* [Exercise goal]:
This task calls for copying every line in the data below that contains the word "LIST".

* [Data section]:
------------------------------
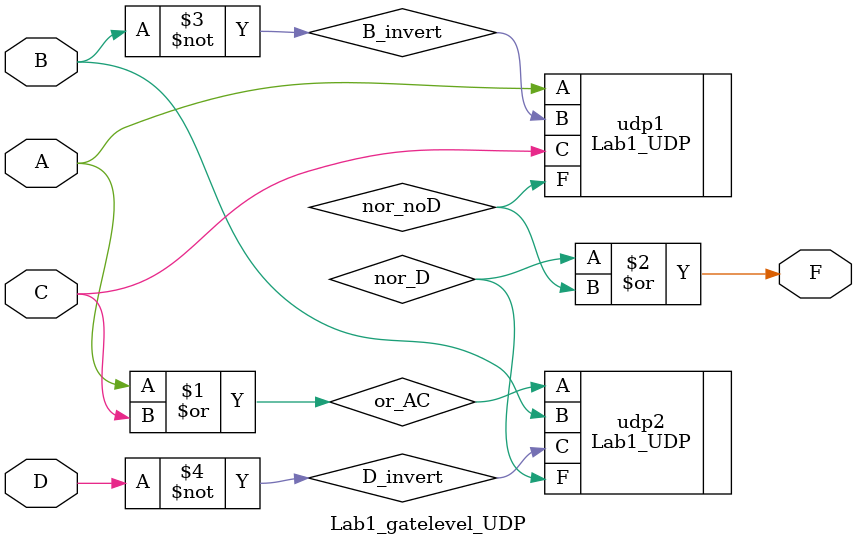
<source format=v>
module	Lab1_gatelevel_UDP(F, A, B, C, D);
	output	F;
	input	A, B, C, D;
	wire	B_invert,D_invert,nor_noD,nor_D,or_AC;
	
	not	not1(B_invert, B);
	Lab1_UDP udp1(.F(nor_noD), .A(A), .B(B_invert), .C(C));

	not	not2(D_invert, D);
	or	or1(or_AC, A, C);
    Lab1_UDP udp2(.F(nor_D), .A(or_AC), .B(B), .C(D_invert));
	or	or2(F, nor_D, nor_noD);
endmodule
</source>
------------------------------
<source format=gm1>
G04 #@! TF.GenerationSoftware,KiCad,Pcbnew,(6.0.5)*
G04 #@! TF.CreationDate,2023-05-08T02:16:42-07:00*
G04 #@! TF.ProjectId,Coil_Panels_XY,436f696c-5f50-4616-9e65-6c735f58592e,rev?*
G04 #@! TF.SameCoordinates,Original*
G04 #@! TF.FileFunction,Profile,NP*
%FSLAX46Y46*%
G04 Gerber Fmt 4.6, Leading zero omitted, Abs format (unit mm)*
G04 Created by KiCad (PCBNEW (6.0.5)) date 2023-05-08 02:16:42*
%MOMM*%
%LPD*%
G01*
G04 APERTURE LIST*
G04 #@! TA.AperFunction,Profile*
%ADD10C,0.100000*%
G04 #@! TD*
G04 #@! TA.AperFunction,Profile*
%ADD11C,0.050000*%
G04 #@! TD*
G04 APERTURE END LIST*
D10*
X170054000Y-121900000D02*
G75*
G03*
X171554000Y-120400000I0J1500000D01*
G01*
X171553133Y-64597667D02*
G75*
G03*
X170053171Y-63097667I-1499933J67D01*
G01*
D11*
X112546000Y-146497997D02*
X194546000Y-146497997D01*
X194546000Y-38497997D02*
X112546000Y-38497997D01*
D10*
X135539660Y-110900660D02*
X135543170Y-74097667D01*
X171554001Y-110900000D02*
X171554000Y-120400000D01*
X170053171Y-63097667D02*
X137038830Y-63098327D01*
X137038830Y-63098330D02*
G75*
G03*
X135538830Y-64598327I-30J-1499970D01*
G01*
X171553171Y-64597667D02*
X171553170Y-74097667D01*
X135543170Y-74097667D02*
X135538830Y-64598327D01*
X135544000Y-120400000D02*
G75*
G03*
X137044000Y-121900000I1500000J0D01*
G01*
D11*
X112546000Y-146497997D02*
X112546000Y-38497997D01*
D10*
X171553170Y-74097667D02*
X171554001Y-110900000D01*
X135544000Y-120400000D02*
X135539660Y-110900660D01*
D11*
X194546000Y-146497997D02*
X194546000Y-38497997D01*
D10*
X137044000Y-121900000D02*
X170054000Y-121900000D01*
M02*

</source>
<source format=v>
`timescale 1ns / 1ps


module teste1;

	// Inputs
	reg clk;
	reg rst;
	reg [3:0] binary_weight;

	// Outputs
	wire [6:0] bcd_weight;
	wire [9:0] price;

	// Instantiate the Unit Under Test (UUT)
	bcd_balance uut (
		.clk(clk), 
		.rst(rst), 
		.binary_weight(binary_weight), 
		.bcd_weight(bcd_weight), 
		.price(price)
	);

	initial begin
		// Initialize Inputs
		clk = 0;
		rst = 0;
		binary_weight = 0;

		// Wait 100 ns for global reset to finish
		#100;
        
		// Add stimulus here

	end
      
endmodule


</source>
------------------------------
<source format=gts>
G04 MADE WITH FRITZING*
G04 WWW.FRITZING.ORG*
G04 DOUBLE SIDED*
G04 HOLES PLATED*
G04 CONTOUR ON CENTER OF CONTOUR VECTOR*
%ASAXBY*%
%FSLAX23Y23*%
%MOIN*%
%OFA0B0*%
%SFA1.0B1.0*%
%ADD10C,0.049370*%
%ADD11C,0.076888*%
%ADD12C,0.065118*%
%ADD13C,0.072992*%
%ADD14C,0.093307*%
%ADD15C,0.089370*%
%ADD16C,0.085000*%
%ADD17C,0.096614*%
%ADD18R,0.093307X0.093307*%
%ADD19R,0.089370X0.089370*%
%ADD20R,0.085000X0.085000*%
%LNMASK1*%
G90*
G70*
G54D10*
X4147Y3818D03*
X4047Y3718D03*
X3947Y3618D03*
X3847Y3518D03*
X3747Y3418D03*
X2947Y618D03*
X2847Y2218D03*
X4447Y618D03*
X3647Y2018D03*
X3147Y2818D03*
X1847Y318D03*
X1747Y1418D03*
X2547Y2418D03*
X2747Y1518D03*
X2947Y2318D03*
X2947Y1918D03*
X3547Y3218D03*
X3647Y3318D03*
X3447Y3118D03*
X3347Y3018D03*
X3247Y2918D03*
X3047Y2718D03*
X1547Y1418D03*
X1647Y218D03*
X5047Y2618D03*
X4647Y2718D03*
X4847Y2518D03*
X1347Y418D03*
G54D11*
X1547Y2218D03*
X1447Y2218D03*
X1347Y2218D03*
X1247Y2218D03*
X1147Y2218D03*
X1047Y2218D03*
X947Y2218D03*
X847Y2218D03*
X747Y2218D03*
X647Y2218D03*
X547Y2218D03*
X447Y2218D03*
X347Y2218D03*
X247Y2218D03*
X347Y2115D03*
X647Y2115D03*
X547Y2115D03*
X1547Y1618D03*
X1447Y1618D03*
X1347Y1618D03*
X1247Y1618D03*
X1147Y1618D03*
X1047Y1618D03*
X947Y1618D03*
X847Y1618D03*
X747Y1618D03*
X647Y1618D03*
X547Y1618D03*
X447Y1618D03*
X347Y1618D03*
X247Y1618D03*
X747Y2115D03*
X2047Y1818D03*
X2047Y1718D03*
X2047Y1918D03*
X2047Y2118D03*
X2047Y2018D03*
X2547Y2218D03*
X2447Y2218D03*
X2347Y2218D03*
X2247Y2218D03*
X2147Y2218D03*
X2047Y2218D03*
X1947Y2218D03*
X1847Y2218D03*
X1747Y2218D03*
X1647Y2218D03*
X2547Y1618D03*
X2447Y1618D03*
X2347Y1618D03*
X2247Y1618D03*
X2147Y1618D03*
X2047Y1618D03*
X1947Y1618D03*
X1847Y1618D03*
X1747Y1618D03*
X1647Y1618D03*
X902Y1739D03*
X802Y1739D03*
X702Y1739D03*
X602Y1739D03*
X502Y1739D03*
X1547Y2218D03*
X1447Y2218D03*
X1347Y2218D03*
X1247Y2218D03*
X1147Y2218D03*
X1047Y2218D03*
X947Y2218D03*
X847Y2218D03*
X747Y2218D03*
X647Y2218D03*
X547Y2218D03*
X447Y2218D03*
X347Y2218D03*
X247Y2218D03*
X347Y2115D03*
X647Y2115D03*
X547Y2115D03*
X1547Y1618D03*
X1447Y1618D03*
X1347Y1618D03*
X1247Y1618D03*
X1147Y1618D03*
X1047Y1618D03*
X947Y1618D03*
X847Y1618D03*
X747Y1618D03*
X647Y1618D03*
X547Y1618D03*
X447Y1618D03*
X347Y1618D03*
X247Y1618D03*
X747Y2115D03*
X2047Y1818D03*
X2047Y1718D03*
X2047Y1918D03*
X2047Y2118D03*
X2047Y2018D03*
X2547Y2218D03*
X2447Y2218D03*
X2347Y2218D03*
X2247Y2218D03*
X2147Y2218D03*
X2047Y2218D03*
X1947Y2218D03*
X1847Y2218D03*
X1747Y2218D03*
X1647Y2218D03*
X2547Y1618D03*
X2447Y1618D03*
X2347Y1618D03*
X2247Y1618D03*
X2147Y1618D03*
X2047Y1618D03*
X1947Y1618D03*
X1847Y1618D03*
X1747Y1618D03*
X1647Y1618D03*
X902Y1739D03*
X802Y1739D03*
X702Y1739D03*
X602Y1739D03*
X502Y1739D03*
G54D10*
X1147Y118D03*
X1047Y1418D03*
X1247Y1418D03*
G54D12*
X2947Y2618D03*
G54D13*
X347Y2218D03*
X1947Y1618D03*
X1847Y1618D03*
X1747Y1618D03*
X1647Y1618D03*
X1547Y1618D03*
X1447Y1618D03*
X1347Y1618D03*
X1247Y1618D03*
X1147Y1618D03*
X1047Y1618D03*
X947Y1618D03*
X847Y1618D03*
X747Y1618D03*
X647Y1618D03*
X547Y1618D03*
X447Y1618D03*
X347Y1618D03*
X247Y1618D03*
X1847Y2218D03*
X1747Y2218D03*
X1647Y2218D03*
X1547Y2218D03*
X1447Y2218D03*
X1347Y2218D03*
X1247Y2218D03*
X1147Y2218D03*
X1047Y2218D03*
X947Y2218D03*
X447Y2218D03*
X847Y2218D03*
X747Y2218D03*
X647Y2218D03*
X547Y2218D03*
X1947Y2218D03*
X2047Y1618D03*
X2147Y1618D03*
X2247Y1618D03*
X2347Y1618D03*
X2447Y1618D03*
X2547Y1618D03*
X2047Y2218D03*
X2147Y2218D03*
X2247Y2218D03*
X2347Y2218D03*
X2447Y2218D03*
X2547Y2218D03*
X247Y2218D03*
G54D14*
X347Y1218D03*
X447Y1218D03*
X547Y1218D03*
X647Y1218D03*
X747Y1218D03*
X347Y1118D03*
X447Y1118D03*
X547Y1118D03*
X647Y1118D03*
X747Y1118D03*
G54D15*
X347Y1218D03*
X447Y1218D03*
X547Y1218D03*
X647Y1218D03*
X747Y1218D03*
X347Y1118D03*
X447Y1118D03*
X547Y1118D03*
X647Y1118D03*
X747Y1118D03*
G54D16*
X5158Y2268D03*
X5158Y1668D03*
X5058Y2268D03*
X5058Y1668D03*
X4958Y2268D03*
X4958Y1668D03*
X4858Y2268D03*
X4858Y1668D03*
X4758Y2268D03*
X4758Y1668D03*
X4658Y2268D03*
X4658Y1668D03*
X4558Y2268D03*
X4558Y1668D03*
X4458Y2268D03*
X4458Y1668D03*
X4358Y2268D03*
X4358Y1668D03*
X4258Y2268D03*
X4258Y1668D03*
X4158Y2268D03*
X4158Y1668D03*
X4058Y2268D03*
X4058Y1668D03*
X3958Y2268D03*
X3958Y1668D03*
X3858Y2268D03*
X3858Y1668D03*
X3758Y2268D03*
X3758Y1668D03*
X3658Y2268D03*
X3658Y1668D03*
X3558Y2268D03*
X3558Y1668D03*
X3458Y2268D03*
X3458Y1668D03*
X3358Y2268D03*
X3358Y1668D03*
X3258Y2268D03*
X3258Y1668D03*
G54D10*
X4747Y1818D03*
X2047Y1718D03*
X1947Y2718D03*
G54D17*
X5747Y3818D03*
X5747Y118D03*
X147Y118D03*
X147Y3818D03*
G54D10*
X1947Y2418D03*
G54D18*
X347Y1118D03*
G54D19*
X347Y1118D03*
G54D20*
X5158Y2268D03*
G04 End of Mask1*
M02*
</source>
------------------------------
* [Written answer]:
G04 APERTURE LIST*
G04 APERTURE END LIST*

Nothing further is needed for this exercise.